Polymer Photocatalysts

Due to their molecularly precise backbones, organic polymer photocatalysts have the advantage of a broad molecular-scale design space for their optoelectronic and surface catalytic properties.

At Alfa Chemistry Catalysts, we can offer a wide range of polymeric photocatalyst related products.

Classification

• Carbon nitrides is a type of triazine or heptazine-based polymer containing carbon and nitrogen, commonly referred to as graphitic carbonitride (g-C3N4), which is a layered crystal structure based on heptazine. Carbon nitride is an effective substitute for graphite and amorphous carbon in various fields such as catalyst supports.
• Conjugated polymers (CPs) are promising alternatives to conventional inorganic semiconductor photocatalysis, with unique advantages such as low cost, high chemical stability, and molecularly tunable optoelectronic properties.
• Covalent triazine frameworks (CTFs) represent the bridge between carbon nitride materials and conjugated organic polymers, combining the thermal stability and strong triazine motif of PTI-type carbon nitrides with variable rigidity arenes.
• Covalent organic frameworks (COFs) are a new class of 2D or 3D crystalline polymers formed by linking organic building blocks into extended structures. The high crystallinity facilitates charge separation and transport, making COFs with good catalytic activity.

Applications

Organic polymer photocatalysts usually contain π-conjugated structures, which makes them have many interesting properties that differentiate them from inorganic semiconductors in the field of photocatalysis. Organic polymer photocatalysts have been widely studied and applied in photocatalytic water splitting, CO2 photocatalytic reduction, light-driven organic transformation, and photocatalytic degradation of organic dyes.

Figure 1. Overview of polymer photocatalysts for various photocatalytic applications [1]

• Photocatalytic water splitting

Photocatalytic water splitting technology provides an efficient way to utilize the abundant water and sunlight in nature to produce clean hydrogen production. So far, a series of conjugated polymers have been well designed for photocatalytic hydrogen evolution from water under illumination. The photocatalytic activity of the as-prepared polymers varies with the different structures, compositions, and optical properties of the polymer chains.

• Photocatalytic CO2 reduction

Using sunlight to reduce CO2 through H2O is an innovative approach to addressing the growing environmental challenges.

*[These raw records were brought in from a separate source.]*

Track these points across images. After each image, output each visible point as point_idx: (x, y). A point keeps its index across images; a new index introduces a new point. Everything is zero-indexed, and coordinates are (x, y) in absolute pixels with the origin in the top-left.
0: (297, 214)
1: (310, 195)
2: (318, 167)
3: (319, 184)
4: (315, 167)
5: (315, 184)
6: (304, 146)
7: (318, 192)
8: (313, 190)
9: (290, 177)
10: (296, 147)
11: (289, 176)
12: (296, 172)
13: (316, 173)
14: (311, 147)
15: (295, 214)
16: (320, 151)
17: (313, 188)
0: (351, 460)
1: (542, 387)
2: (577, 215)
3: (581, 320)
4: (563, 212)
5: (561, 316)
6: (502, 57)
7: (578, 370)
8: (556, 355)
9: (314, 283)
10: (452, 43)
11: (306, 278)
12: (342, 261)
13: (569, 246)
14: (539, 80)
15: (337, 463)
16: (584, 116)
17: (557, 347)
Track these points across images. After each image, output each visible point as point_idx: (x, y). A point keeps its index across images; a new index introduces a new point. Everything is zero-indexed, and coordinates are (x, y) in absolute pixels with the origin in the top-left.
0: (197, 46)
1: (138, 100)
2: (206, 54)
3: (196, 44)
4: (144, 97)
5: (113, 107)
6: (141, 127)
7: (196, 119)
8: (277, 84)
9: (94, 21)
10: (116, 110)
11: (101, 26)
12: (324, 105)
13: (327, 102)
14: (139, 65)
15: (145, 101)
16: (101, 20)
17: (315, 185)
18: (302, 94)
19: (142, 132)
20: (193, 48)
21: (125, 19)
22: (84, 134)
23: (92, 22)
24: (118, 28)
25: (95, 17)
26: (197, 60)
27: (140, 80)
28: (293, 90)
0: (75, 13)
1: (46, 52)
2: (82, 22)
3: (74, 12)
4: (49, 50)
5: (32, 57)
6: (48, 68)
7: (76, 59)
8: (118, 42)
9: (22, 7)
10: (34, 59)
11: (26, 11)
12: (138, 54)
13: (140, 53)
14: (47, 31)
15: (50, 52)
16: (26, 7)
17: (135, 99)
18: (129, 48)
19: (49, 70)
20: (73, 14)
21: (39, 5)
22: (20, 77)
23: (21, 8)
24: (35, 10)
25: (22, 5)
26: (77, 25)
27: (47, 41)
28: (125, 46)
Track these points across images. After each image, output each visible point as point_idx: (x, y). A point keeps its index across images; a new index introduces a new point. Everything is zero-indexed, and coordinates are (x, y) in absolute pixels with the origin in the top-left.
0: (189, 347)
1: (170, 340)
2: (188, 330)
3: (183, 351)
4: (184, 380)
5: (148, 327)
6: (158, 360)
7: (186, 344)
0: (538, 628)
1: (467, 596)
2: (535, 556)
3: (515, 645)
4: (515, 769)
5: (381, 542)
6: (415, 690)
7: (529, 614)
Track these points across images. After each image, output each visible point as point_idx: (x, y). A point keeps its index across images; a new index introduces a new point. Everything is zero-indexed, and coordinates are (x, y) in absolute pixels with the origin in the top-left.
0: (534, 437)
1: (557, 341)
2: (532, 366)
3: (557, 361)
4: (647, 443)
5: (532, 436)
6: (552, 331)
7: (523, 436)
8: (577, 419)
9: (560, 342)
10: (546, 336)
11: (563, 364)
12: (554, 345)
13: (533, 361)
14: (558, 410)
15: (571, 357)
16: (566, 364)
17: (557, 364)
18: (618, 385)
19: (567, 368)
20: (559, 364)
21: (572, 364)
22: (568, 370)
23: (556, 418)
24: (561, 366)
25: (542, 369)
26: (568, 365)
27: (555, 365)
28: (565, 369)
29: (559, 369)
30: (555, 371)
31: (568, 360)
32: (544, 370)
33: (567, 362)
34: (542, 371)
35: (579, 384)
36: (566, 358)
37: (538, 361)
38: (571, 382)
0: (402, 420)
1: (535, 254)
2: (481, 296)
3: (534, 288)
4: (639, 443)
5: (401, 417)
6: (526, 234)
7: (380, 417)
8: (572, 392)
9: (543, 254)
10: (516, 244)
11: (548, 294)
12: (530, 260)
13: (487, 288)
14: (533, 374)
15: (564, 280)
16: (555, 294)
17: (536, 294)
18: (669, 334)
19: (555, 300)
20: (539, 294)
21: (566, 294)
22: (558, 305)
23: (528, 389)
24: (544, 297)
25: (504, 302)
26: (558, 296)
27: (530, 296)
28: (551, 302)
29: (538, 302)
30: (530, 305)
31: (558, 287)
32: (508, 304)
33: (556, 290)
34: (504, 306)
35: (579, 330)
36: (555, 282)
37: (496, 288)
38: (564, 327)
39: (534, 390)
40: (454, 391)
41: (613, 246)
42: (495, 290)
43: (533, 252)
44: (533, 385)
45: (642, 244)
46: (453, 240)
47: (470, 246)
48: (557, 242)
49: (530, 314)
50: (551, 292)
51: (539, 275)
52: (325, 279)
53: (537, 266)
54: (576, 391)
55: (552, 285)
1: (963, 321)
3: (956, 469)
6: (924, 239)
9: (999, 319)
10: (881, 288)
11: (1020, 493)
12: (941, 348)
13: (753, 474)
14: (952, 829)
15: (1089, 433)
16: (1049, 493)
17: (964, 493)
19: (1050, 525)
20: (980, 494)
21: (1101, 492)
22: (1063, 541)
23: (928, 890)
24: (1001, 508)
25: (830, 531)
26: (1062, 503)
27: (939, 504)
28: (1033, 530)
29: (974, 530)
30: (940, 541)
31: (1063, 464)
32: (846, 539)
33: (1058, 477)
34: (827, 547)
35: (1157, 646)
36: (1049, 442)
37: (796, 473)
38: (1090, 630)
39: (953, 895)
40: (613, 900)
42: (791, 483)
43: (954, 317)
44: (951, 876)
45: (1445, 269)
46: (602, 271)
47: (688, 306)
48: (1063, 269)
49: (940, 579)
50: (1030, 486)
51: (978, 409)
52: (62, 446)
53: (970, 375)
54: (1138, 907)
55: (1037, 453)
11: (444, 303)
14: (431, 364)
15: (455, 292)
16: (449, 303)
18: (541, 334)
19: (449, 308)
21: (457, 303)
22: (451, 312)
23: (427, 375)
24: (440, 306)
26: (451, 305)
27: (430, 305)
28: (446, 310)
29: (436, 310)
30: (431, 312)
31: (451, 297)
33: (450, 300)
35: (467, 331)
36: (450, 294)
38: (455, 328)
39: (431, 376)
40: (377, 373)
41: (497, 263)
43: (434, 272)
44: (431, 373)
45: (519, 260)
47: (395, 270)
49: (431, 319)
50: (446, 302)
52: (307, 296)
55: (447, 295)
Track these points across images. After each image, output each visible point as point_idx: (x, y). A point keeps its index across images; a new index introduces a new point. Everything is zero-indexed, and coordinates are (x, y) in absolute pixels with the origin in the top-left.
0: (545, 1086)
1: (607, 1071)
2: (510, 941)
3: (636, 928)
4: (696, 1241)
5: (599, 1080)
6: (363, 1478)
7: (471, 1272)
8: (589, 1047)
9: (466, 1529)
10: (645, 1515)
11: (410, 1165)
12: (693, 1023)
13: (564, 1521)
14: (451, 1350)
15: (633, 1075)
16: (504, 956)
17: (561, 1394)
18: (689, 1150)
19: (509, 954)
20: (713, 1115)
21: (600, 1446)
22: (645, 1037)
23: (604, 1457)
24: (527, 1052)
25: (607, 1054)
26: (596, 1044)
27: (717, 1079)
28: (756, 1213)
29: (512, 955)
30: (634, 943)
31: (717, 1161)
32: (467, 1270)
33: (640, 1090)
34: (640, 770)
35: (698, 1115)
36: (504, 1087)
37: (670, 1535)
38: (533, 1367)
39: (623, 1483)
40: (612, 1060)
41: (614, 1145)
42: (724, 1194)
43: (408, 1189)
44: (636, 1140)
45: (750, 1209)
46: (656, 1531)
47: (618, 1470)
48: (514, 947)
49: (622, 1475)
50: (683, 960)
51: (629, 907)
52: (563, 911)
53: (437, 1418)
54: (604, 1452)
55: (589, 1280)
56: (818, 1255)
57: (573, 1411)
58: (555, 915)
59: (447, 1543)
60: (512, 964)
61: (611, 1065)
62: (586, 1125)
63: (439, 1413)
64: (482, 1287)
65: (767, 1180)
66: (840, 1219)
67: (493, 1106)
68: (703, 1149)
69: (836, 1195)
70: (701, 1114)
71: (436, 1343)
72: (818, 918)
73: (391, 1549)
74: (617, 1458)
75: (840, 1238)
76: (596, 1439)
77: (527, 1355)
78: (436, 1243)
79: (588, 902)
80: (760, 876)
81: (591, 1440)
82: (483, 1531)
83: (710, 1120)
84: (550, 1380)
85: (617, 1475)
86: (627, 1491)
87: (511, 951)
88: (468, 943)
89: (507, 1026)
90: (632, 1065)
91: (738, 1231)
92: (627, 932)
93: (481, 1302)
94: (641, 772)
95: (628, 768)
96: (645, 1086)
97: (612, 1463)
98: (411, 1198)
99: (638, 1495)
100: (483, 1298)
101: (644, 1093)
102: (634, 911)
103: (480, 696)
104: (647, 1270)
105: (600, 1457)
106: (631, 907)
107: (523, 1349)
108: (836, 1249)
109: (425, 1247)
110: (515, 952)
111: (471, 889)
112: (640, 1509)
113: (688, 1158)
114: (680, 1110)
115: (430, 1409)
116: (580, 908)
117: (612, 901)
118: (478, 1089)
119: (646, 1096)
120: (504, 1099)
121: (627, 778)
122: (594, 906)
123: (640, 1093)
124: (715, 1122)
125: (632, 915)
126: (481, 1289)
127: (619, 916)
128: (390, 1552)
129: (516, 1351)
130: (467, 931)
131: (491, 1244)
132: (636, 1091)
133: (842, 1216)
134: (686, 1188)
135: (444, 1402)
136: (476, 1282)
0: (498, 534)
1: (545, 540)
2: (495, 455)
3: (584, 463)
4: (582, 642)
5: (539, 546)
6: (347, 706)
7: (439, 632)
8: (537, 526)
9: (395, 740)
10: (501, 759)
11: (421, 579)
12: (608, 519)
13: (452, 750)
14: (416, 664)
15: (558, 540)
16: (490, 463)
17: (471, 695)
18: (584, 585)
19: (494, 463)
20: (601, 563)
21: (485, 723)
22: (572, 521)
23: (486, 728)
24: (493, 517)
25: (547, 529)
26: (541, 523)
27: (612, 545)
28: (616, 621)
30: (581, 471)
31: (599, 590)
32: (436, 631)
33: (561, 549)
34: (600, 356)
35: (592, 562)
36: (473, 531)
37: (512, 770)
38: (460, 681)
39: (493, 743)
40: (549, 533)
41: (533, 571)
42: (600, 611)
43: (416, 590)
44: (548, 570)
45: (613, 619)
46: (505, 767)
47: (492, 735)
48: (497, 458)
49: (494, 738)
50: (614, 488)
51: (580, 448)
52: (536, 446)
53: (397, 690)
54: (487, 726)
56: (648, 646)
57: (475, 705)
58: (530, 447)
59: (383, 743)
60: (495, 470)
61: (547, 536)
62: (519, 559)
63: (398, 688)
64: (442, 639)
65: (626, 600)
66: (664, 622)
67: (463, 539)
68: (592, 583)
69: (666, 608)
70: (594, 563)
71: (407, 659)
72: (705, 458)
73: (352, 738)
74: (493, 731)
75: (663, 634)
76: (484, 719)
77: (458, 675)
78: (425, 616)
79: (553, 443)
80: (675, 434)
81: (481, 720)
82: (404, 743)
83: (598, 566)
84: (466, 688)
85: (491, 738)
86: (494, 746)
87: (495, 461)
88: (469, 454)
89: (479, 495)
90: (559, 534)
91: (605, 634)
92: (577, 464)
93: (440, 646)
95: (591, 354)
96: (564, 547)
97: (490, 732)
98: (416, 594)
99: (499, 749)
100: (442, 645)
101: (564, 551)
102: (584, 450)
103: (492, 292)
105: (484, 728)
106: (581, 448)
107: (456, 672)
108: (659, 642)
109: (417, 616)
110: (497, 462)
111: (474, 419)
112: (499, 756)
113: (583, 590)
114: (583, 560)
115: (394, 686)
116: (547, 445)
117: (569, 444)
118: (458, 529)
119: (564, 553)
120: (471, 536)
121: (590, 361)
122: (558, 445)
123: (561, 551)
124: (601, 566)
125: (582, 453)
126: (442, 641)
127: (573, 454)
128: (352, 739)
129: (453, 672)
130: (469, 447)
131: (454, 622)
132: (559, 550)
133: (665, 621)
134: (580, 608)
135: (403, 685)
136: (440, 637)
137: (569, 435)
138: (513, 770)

Figure 2. Conjugated microporous polymers to capture, activate and reduce CO2 to CO with visible light [2]

• Photocatalytic organic conversion

Generally, photocatalytic organic transformations are initiated by exciting polymeric photocatalysts to generate electrons and holes, which react with organic substrates to form radical intermediates. These reactive intermediates are further converted to final products by rearrangements or reactions with other species on the surface or in bulk solution.

Figure 3. Typical organic conversion reactions using CP as photocatalyst [1]

• Photocatalytic degradation of organic dyes

Photocatalytic degradation of organic dyes into less harmful compounds offers an attractive approach for environmental remediation. For example, the linear conjugated polymers with unique nanostructures showed great promise for the degradation of organic dyes. The soft-template method was used to prepare nanofibers of poly(diphenylbutadiyne) by photopolymerization that could decompose methyl orange in water.

Figure 4. Conjugated polymers for photocatalytic degradation of organic dyes [3]

References

1. Chunhui Dai. (2019). "Conjugated polymers for visible-light-driven photocatalysis," Energy & Environmental Science 13: 24-52.
2. Can Yang. (2018). "Functional Conjugated Polymers for CO2 Reduction Using Visible Light," Chemistry - A European Journal 24(66): 17454-17458.
3. Srabanti Ghosh. (2015). "Conducting polymer nanostructures for photocatalysis under visible light," Nature Materials 14: 505-511.